I have been praying so hard lately...I have probably prayed more in the last week than I have prayed in a long time. I have a friend who has been going through some medical issues and this has greatly impacted me and burdened my heart for him. His attitude and faith has inspired and amazed me! At 16, I am not sure if I would have the same reactions and attitude that he has displayed! I can see God in him and at work in him despite all that is going on in his life. I am SO thankful to know that He is in God's hands. God is sovereign and in control of this situation. He has a plan and a purpose...I don't understand it but I trust God knows what He is doing. I am praying for a miracle and for my friend to be completely healed right now! This may or may not be God's plan...that is hard for me to swallow. Why do things like this happen? What is the purpose? I know that it is to bring God glory and all of that, but I am just being honest and sharing my thoughts. I just wish there was an "easy" button to push that would make my friend completely whole and healthy! God, I do trust you and I know that you will work all of this for Your good. Please heal him. Please keep me focused on You, praying and trusting in you. It is not always easy to trust when things are confusing or hard. Please help me when I am weak or sad to turn to you with my fears, feelings, desires. You are in control of this and I know You are doing miracles! Please give him strength and rest and peace and comfort. Awaiting more miracles from You! I love you!
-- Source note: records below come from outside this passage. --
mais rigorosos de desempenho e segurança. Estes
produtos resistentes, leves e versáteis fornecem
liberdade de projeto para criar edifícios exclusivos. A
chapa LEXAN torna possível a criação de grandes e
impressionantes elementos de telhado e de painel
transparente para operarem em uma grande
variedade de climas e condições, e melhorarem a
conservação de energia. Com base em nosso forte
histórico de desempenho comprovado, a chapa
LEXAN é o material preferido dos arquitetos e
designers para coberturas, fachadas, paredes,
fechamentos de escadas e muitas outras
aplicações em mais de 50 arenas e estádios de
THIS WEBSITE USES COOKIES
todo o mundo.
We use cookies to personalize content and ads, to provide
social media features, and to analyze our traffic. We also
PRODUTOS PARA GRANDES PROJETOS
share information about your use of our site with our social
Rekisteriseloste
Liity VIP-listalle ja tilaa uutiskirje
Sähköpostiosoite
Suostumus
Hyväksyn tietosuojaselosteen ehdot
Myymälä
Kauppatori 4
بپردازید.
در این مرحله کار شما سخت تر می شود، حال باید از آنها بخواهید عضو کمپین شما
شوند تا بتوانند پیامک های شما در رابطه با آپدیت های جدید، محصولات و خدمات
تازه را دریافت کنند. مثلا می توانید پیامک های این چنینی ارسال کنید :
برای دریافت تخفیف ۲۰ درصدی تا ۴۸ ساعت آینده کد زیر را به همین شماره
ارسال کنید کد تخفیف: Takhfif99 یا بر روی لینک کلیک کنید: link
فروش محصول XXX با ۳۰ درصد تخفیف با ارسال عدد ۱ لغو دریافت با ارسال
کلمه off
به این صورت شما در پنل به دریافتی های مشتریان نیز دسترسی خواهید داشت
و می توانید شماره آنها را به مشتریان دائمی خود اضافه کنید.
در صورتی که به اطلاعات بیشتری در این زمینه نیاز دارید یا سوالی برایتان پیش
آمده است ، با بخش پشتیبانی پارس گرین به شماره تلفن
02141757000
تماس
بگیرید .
Saturday, January 16, 2010

Perspective

I have been thinking about this word the past couple of days. Whenever I hear a friend is engaged I am a mix of emotions. I am truly happy for them while at the same time I feel sad and confused as to why it hasn't happened to me. I want to find the man God has chosen for me, become engaged and then get married. I need to trust in God and His timing for me and my life more. I am content most of the time being single, but occasionally, probably more than I want to admit, I am not. I feel bitter, jealous, frustrated, and many other emotions. I need to keep things in the proper perspective. When others are blessed with "good things" such as an engagement or a boyfriend, I need to remember all the "good things" God has blessed me with. I do not want to be bitter or angry towards God when things are not going the way I think they should. They are going the way God thinks they should. His plan for me is what is best for me. His plan is more than I can ask or even imagine. I need to be more patient and to wait on Him and His timing. This is my prayer and I know it is going to be a journey, but it is one I am willing to take!